### What is being asked
Extract everything from "On the 200th" down to "of the year." in the passage about the book on Antarctica, copying it word for word.

# START OF Extracted text

On the 200th anniversary of the discovery of Antarctica, Antarctic Resolution offers a high-resolution image of this hyper-surveilled yet neglected continent. In contrast to the fragmented view offered by Big Data companies, the book is a holistic study of the continent’s unique geography, unparalleled scientific potential, contemporary geopolitical significance, experimental governance system, and extreme inhabitation model. A transnational network of multidisciplinary polar experts – represented in the form of authored texts, photographic essays, and data-based visual portfolios – reveals the intricate web of growing economic and strategic interests, tensions, and international rivalries, which are normally enveloped in darkness, as is the continent for six months of the year.

# END OF Extracted text
# START OF Data shown

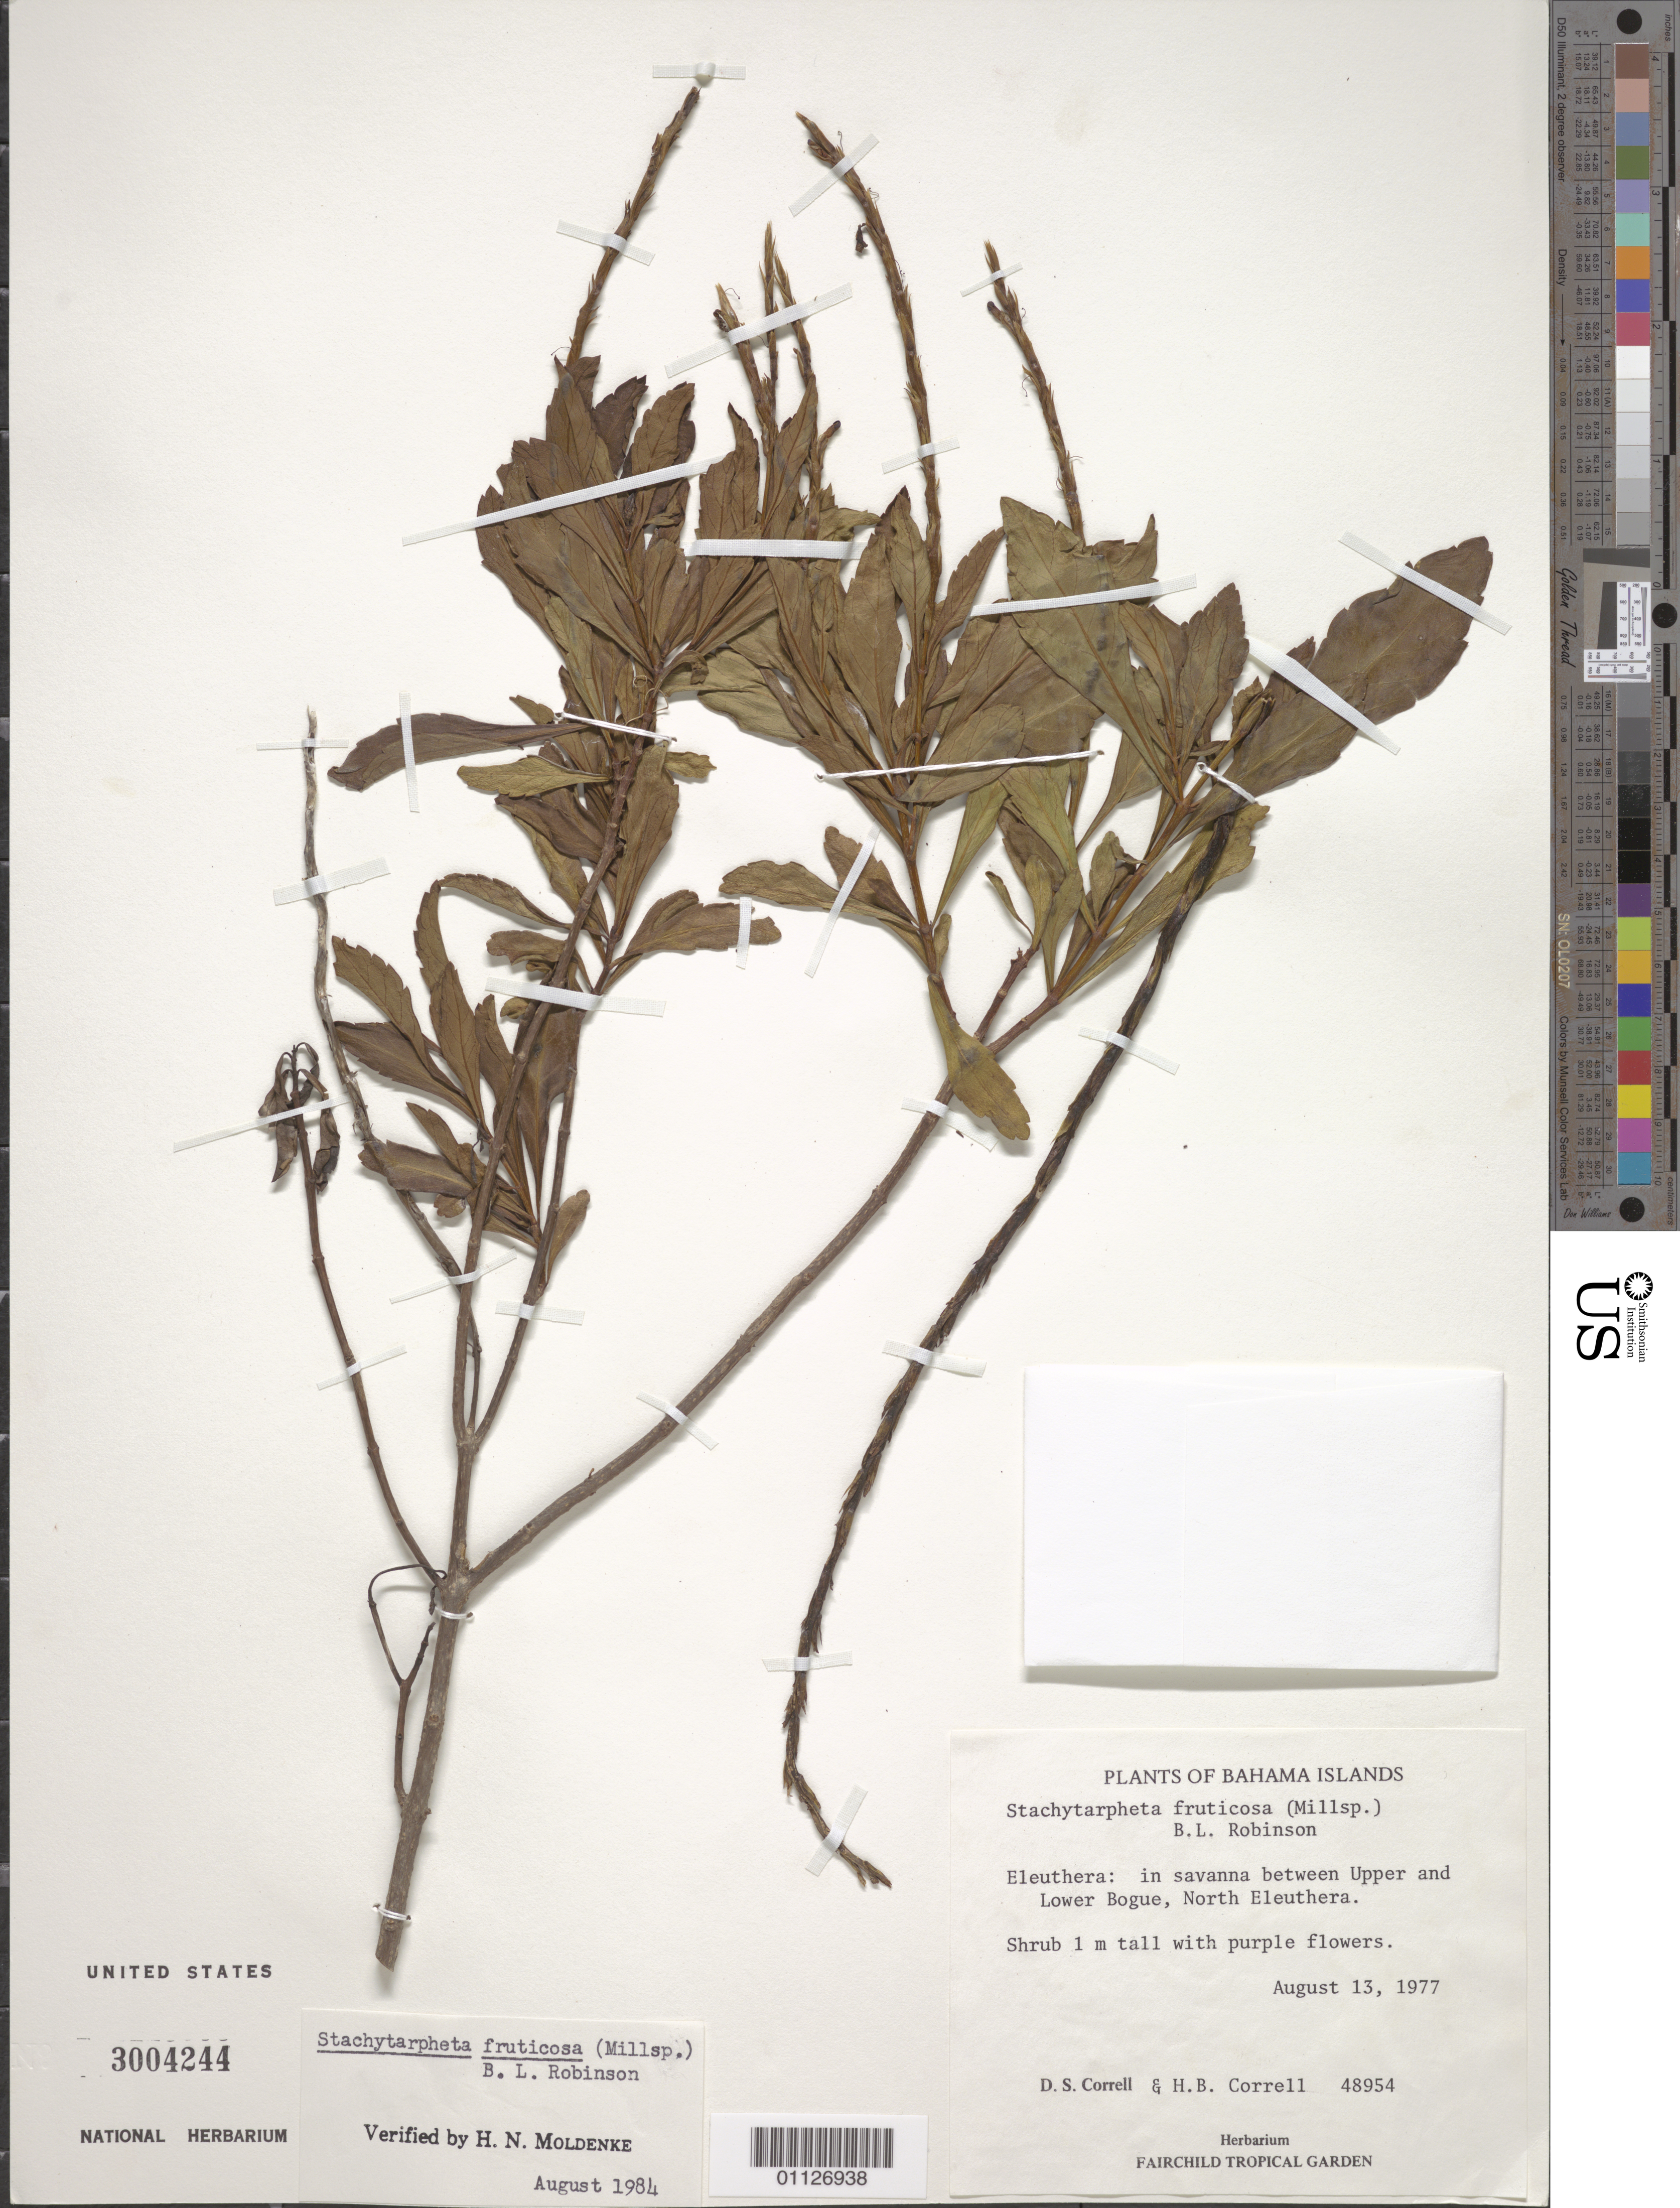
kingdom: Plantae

# END OF Data shown
# START OF Data shown

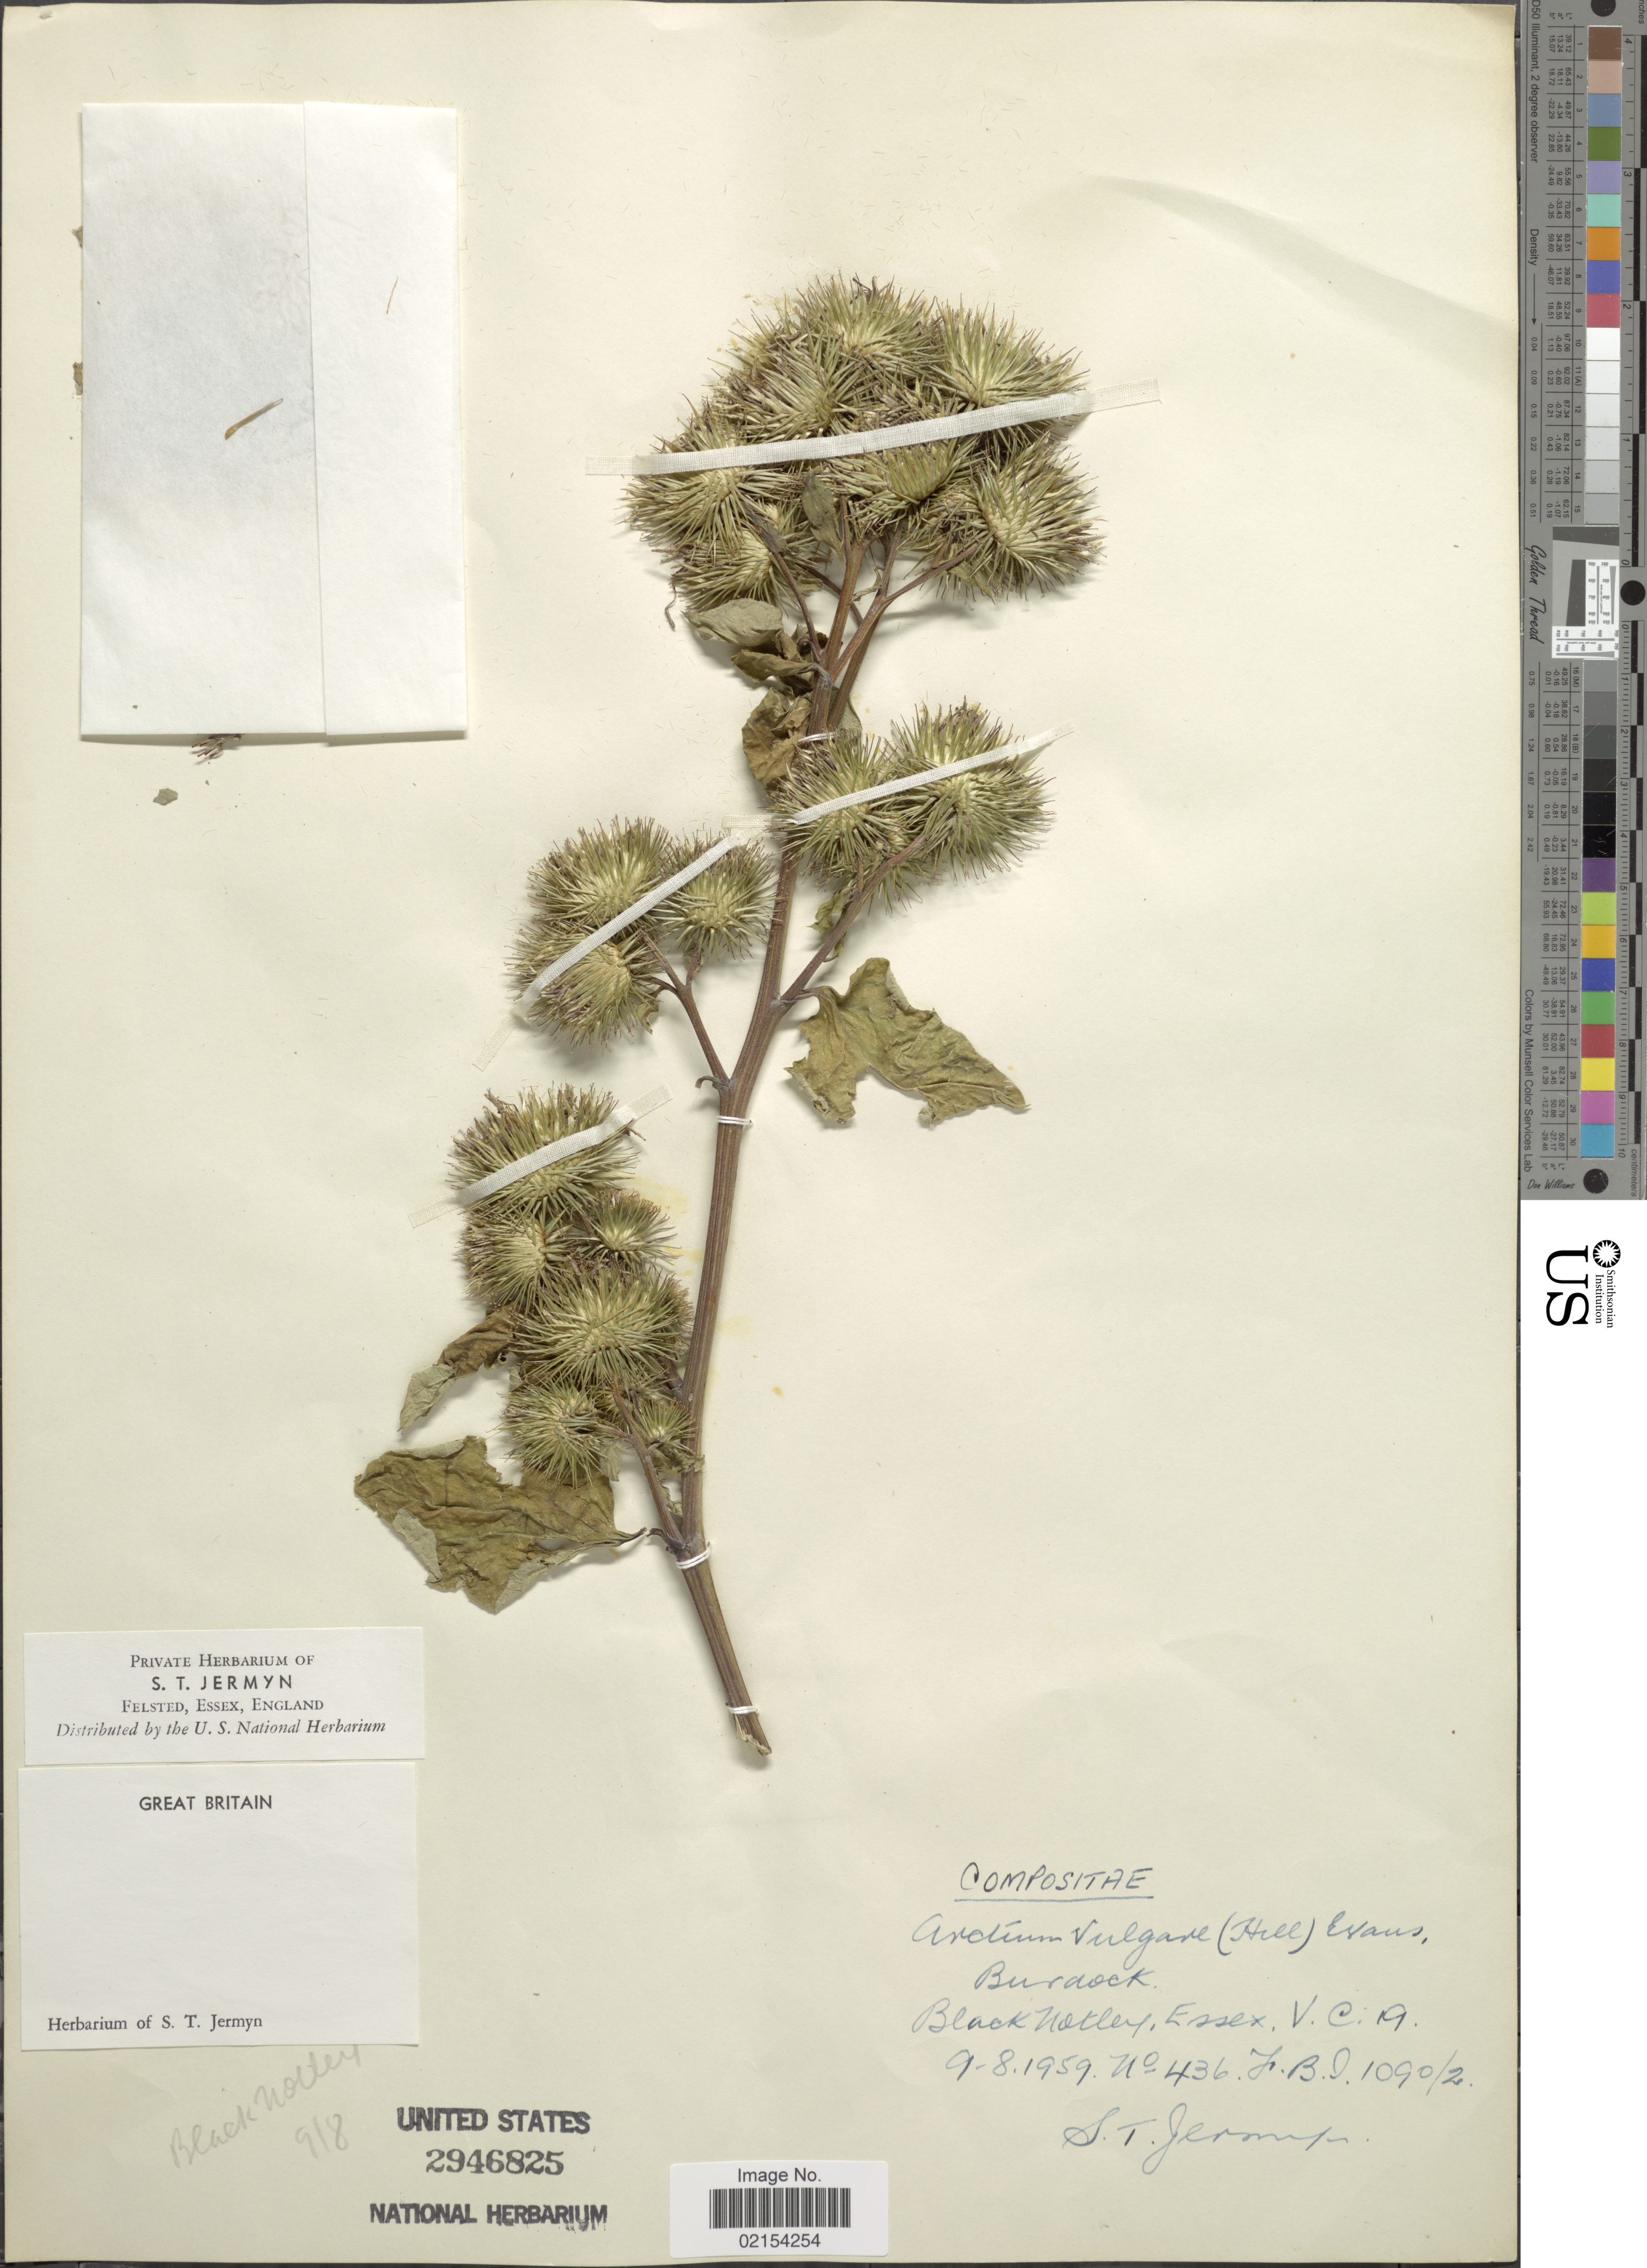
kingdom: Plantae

# END OF Data shown

### Answer for the task
On the 200th anniversary of the discovery of Antarctica, Antarctic Resolution offers a high-resolution image of this hyper-surveilled yet neglected continent. In contrast to the fragmented view offered by Big Data companies, the book is a holistic study of the continent’s unique geography, unparalleled scientific potential, contemporary geopolitical significance, experimental governance system, and extreme inhabitation model. A transnational network of multidisciplinary polar experts – represented in the form of authored texts, photographic essays, and data-based visual portfolios – reveals the intricate web of growing economic and strategic interests, tensions, and international rivalries, which are normally enveloped in darkness, as is the continent for six months of the year.